Justice & Home Affairs

Srebrenica families ask pan-Europe court to try Dutch commanders

Escape from Srebrenica. New York Times, July 1995.

[David X. Noack/Flickr]

The families of three Bosnian Muslims who were killed after leaving UN protection in 1995 have asked the European Court of Human Rights to prosecute three ex-UN commanders for their deaths, their lawyer said Sunday (25 October).

The move came after a Dutch appeals court ruled in April that Dutch Battalion (“Dutchbat”) commander Thom Karremans, his deputy Rob Franken and personnel officer Berend Oosterveen should not be prosecuted.

Liesbeth Zegveld, a Dutch human rights lawyer representing the families, said in the filing that the earlier investigation “was not independent” and came under “undue pressure” from the Dutch defence ministry, she told AFP.

Relatives of the victims first took the Dutchbat commanders to court in 2010, saying the three were expelled from a military base into certain death at the hands of Bosnian Serb forces during the darkest episode of the country’s 1991-95 civil war.

Serb forces commanded by Ratko Mladic slaughtered almost 8,000 Muslim men and boys in mid-July 1995 in the worst atrocity on European soil since World War II.

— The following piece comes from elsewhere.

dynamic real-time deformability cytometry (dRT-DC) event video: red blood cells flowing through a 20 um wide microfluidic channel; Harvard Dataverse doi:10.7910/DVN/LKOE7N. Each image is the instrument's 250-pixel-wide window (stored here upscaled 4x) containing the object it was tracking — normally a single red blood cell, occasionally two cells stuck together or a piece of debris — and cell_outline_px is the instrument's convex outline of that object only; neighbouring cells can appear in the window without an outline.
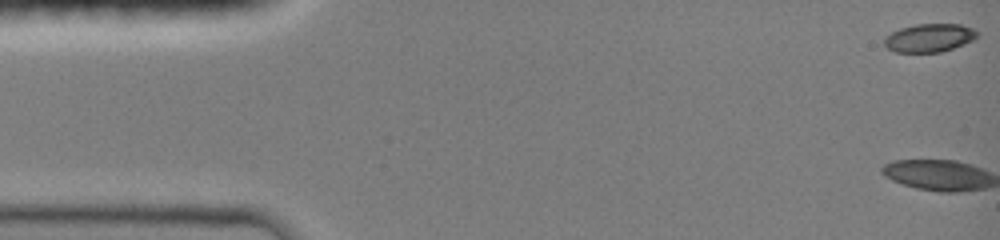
{"species": "common noctule bat (a hibernating species)", "species_latin": "Nyctalus noctula", "temperature_condition": "room temperature", "stored_images_in_passage": 46, "camera_frame_rate_fps": 3000, "um_per_image_px": 0.085, "animal": {"sex": "female", "body_mass_g": 19.0, "forearm_length_mm": 51.5}, "frame": {"image": 1, "passage_image": 1, "time_ms": 0.0, "image_size_px": [1000, 240], "cell_outline_px": [[980, 36], [964, 44], [940, 52], [896, 52], [888, 48], [884, 44], [884, 36], [900, 28], [916, 24], [960, 24], [972, 28], [980, 32]], "centroid_in_image_um": [79.01, 3.21], "position_along_channel_um": 6.0, "area_um2": 15.37}}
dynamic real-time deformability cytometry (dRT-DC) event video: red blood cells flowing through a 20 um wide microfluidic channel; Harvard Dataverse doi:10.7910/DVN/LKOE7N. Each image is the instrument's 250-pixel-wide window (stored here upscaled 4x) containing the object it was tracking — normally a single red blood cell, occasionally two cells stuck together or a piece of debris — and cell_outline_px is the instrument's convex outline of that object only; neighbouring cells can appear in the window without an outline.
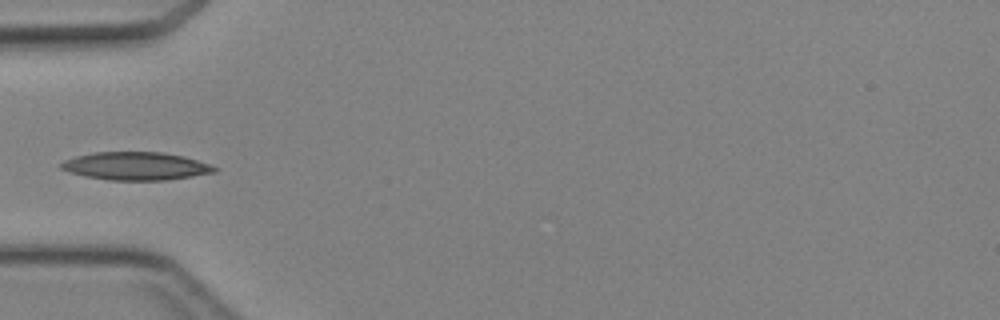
{"species": "Egyptian fruit bat (a non-hibernating species)", "species_latin": "Rousettus aegyptiacus", "temperature_condition": "cold", "stored_images_in_passage": 32, "camera_frame_rate_fps": 3000, "um_per_image_px": 0.085, "animal": {"sex": "female"}, "frame": {"image": 1, "passage_image": 1, "time_ms": 0.0, "image_size_px": [1000, 320], "cell_outline_px": [[220, 168], [216, 172], [192, 176], [164, 180], [108, 180], [68, 172], [60, 168], [60, 164], [64, 160], [76, 156], [92, 152], [160, 152], [184, 156], [212, 164]], "centroid_in_image_um": [11.58, 14.11], "position_along_channel_um": 73.4, "area_um2": 25.09}}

>>Read: Tensions high between Bosnia and Serbia on massacre anniversary

The complaint against the three Dutch officers was made by relatives of Muhamed Nuhanovic, his father Ibro, and Rizo Mustafic.

Nuhanovic, then 27, was employed as a translator for Dutchbat, and Mustafic as an electrician.

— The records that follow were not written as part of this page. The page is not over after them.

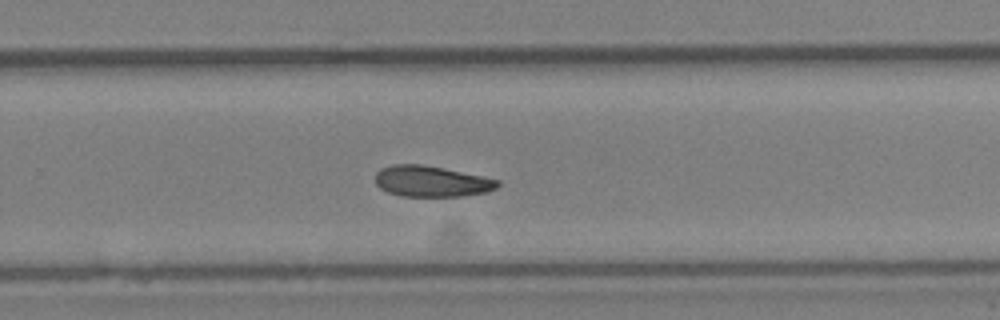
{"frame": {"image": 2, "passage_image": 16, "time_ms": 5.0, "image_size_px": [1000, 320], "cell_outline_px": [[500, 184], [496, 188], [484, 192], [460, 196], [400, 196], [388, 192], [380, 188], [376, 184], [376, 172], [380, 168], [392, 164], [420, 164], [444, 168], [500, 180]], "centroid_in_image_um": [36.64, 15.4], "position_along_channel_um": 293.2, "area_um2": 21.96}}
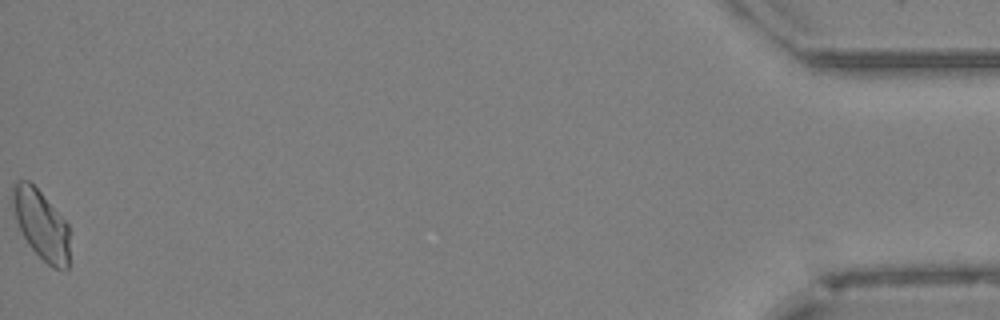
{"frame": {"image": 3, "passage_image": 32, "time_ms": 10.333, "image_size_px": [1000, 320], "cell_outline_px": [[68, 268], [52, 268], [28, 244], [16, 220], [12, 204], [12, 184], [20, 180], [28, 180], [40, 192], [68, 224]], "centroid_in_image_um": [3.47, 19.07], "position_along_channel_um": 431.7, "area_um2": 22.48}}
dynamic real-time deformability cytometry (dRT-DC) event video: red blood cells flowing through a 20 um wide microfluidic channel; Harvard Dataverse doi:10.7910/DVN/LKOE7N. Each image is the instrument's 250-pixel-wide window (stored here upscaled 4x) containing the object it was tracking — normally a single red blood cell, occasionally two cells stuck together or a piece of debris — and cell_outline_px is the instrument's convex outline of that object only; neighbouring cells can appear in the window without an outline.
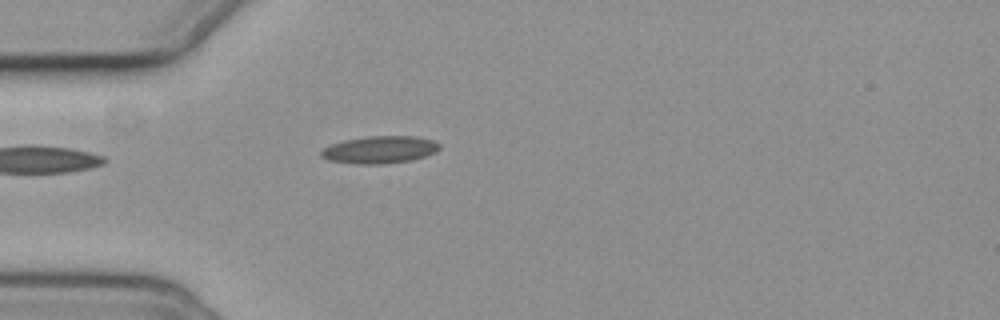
{"species": "common noctule bat (a hibernating species)", "species_latin": "Nyctalus noctula", "temperature_condition": "cold", "stored_images_in_passage": 2, "camera_frame_rate_fps": 3000, "um_per_image_px": 0.085, "animal": {"sex": "female", "body_mass_g": 19.3, "forearm_length_mm": 54.1}, "frame": {"image": 1, "passage_image": 2, "time_ms": 1.333, "image_size_px": [1000, 320], "cell_outline_px": [[440, 148], [436, 152], [412, 160], [384, 164], [356, 164], [328, 160], [320, 156], [320, 152], [324, 148], [332, 144], [344, 140], [368, 136], [416, 136], [432, 140], [440, 144]], "centroid_in_image_um": [32.28, 12.73], "position_along_channel_um": 52.7, "area_um2": 18.9}}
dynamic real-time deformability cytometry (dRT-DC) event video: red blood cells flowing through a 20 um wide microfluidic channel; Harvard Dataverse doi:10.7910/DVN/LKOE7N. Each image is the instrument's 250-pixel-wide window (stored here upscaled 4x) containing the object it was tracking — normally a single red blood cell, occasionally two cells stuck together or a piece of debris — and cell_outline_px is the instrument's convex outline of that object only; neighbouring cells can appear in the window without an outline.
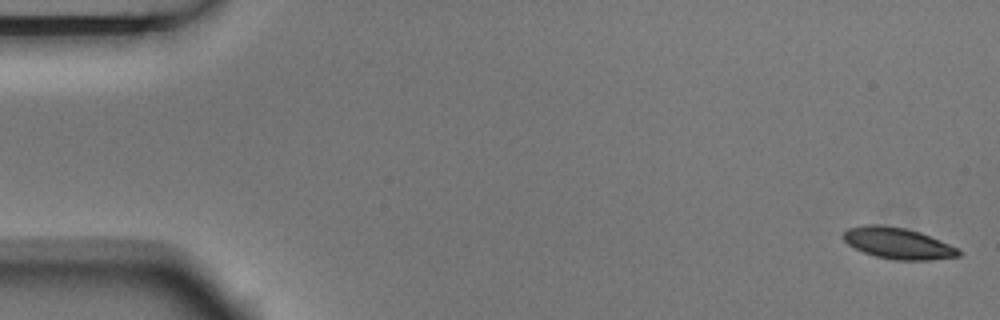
{"species": "Egyptian fruit bat (a non-hibernating species)", "species_latin": "Rousettus aegyptiacus", "temperature_condition": "room temperature", "stored_images_in_passage": 4, "camera_frame_rate_fps": 3000, "um_per_image_px": 0.085, "animal": {"sex": "male"}, "frame": {"image": 1, "passage_image": 1, "time_ms": 0.0, "image_size_px": [1000, 320], "cell_outline_px": [[960, 256], [928, 260], [892, 260], [876, 256], [864, 252], [848, 244], [840, 236], [848, 228], [864, 224], [880, 224], [904, 228], [920, 232], [940, 240], [956, 248], [960, 252]], "centroid_in_image_um": [76.27, 20.67], "position_along_channel_um": 8.7, "area_um2": 20.92}}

The victims had sought safety — along with some 5,000 other Muslims, mainly women — with Dutch troops.

The plaintiffs say the men were then forced to flee into the hands of the Bosnian Serb forces commanded by Mladic — himself now on trial for genocide and war crimes at the International Criminal Tribunal for the former Yugoslavia based in The Hague.

The Dutch government last year said it would pay the families €20,000 euros each in compensation after a civil court ruled that the state was indeed liable for the deaths.

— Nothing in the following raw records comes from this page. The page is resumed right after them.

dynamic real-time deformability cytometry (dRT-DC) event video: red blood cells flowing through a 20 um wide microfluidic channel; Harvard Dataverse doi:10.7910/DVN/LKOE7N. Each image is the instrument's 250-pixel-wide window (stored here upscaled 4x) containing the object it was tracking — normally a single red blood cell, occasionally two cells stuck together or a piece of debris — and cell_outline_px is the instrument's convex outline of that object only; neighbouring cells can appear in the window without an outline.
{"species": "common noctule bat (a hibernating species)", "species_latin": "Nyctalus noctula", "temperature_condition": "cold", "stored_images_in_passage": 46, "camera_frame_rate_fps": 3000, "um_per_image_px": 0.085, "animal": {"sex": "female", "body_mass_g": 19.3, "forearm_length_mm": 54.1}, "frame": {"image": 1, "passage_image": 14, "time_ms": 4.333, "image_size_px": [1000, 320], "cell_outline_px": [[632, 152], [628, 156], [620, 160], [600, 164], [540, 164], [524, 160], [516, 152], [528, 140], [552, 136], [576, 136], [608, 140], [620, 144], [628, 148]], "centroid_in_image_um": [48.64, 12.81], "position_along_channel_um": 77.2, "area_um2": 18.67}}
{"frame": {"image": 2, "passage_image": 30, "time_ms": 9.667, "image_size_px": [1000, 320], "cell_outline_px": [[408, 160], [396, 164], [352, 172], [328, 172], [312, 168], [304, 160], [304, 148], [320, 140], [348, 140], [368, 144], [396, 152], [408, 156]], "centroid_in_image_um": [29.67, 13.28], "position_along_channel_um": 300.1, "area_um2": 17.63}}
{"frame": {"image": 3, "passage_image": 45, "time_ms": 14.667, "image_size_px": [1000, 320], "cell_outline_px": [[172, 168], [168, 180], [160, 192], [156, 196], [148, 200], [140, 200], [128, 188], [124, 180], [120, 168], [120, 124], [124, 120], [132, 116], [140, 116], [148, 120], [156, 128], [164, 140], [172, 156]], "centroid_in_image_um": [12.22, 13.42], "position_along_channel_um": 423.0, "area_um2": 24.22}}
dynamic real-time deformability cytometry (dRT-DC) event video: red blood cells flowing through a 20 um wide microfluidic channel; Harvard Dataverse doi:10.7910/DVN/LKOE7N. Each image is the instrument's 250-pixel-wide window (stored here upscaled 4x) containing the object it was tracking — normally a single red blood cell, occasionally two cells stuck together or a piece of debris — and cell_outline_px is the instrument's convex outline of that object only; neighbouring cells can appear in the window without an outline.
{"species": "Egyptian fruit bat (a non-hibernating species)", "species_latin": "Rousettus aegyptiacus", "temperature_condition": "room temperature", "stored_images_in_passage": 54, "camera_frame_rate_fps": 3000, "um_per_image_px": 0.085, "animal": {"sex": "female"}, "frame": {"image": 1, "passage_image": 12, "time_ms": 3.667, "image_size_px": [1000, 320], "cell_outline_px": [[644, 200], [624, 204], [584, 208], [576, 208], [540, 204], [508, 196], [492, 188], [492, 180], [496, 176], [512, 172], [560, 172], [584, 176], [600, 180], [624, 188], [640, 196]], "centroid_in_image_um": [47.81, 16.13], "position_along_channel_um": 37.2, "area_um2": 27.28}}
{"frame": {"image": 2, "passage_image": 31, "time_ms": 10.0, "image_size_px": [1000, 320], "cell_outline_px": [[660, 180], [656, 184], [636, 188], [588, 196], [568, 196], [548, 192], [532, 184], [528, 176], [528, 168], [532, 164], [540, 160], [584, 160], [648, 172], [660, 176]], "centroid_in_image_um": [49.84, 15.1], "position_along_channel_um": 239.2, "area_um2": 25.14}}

The role of Dutch blue helmets at Srebrenica has cast a long shadow in The Netherlands, with an entire cabinet resigning in 2002 after a report laid some blame for the atrocity on the government.

Even today, the massacre prompts endless soul-searching as to whether the men of Dutchbat could and should have done more to protect Srebrenica’s Muslim population.

>>Read: EU seeks to revive Bosnia’s membership bid

Some 2,000 Dutch soldiers served as peacekeepers at the height of the three-year conflict, which left 100,000 people dead and another 2.2 million homeless.

The defence ministry on Sunday rejected the new case as “unfounded”, with a spokesman telling Dutch news agency ANP that the justice system was fully independent.

The ECHR, whose judges come from each of the 47 members of the Council of Europe, was established by the 1953 European Convention on Human Rights.